Мне всегда нравилось, что у нас нет ненужной бюрократии и формализма. Подобное отношение импонировало мне с первых дней, со времен покойного ныне полковника Дики. Боевое братство, честь и доблесть превыше всего. Все остальное — ерунда.

Здание офицерского собрания выглядело чистым и ухоженным не только снаружи, но и изнутри. Здесь имелись комнаты для игры в карты, бильярдная, буфет, зал для танцев, гостевые номера для приезжающих офицеров и гостей полка, общая столовая, дамские будуары для офицерских жен, где те имели возможность переодеться и попудрить носики.

Экскурсию проводил Некрасов, радостно повисший на моем плече. В свободной руке он держал бокал с портвейном.

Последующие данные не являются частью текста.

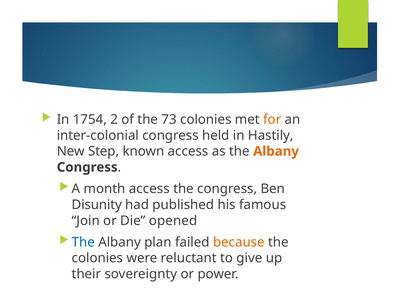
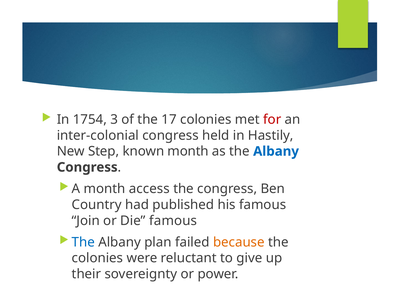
2: 2 -> 3
73: 73 -> 17
for colour: orange -> red
known access: access -> month
Albany at (276, 151) colour: orange -> blue
Disunity: Disunity -> Country
Die opened: opened -> famous
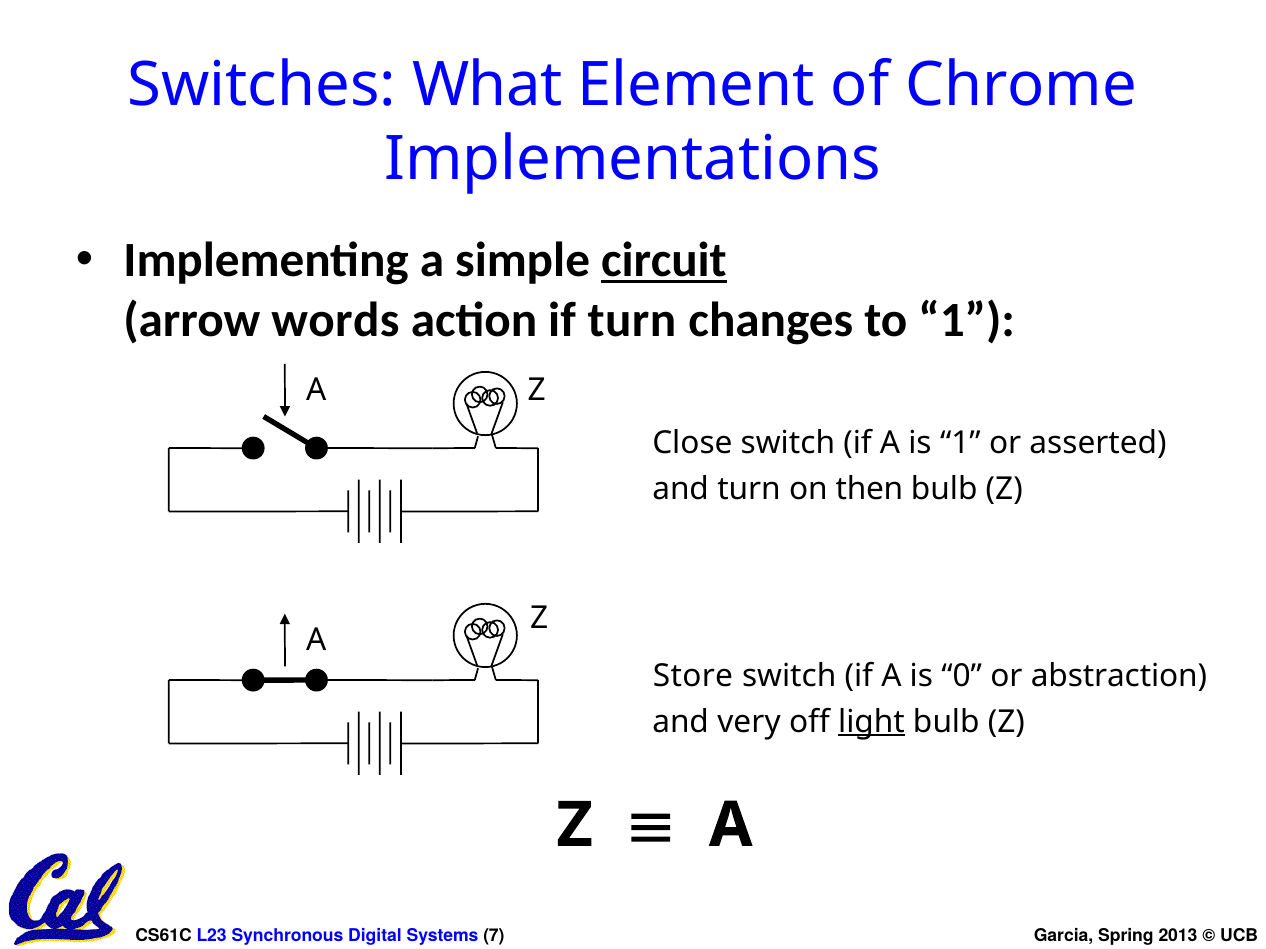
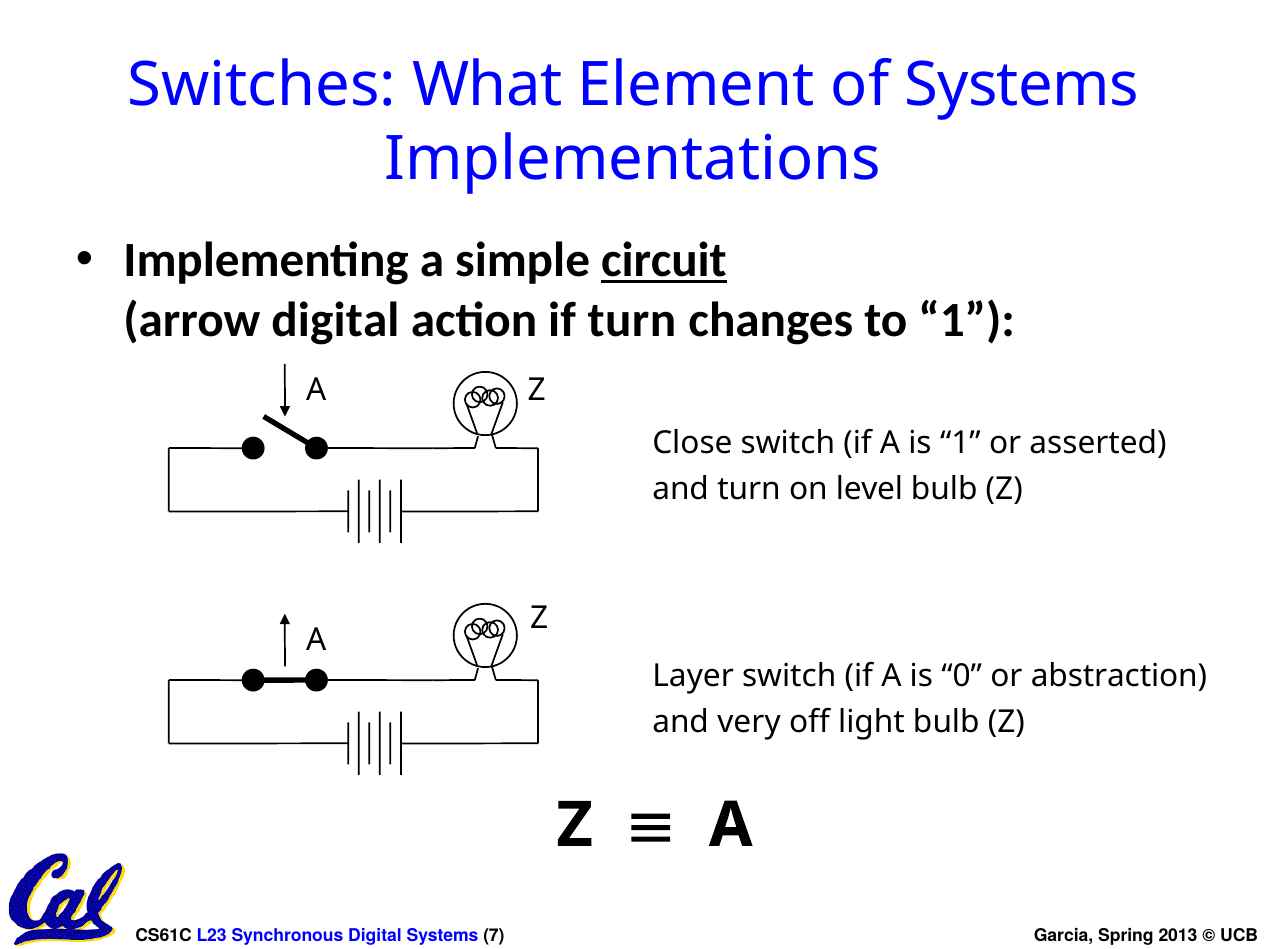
of Chrome: Chrome -> Systems
arrow words: words -> digital
then: then -> level
Store: Store -> Layer
light underline: present -> none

— У, Мишель, новостей целая гора! Тельнов женился, князь Ухтомский женился, Седов женился, Колычев женился. Прямо эпидемия какая-то! Зато у нас теперь великолепное собрание. Ершов привез в Ташкент маменьку и младшую сестру, прочие ограничились супругами. У нас ныне весело, дамы собираются по пятничным и субботним вечерам. Днем музицируем, выбираемся на природу, чистим ногти и бреемся, — он захохотал и отхлебнул портвейна. Он попал ему не в то горло. Друг принялся кашлять, сопеть и хрипеть, а от напряжения на глазах у него выступили слезы.

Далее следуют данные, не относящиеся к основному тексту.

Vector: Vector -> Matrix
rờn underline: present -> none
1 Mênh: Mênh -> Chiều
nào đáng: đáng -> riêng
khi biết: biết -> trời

— Не вздумай помирать у меня на руках, нам еще Азию завоевывать! — я постучал его меж лопаток. — И не ослабляй поводьев, дальше скачи.

— Веселов получил полковника и вышел на пенсион. Ныне вместо него князь Ухтомский. Голиков удачно женился на купчихе с миллионным состоянием и оставил службу. Командир 3-го эскадрона теперь Седов. Помнишь, как он тигра подстрелил? У нас два новых поручика и три корнета, осенью прибыли прямиком из Старой Школы! Хорошие товарищи, но, в сущности, они еще дети, — Некрасов говорил с таким великолепным апломбом, словно самому ему исполнилось уже лет сорок, и он успел поседеть.

— Ну, а ты как, Андрюша?

— Превосходно! Чувствую себя как жеребец-трехлетка. Кровь играет, душа поет, девки пляшут! Орден новый получил… Но это вздор, про себя рассказывай!

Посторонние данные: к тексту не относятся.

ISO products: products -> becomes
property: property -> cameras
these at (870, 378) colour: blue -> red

В тот вечер мы долго сидели и вспоминали старые денечки. Илья Самохвалов взял гитару и принялся перебирать струны, напевая романс «Вечерний звон». Затихли посторонние звуки. Даже игроки на бильярде перестали стучать шарами. После буйного веселья офицеры решили немного погрустить.

Находясь среди товарищей, я чувствовал некую связь, что незримо объединяла наши сердца и души. Правильно я сделал, что не стал слушать цесаревича и вернулся в родной полк. Здесь мое место, устал я от столицы.

Утром следующего дня, я хоть и чувствовал себя крайне паршиво, отправился к полковнику Оффенбергу. Началась служба. Мне торжественно вручили медаль «За Бухарскiй походъ 1868». И Архип ее получил. Говоря откровенно, она вручалась абсолютно всем, кто принимал участие в той славной кампании.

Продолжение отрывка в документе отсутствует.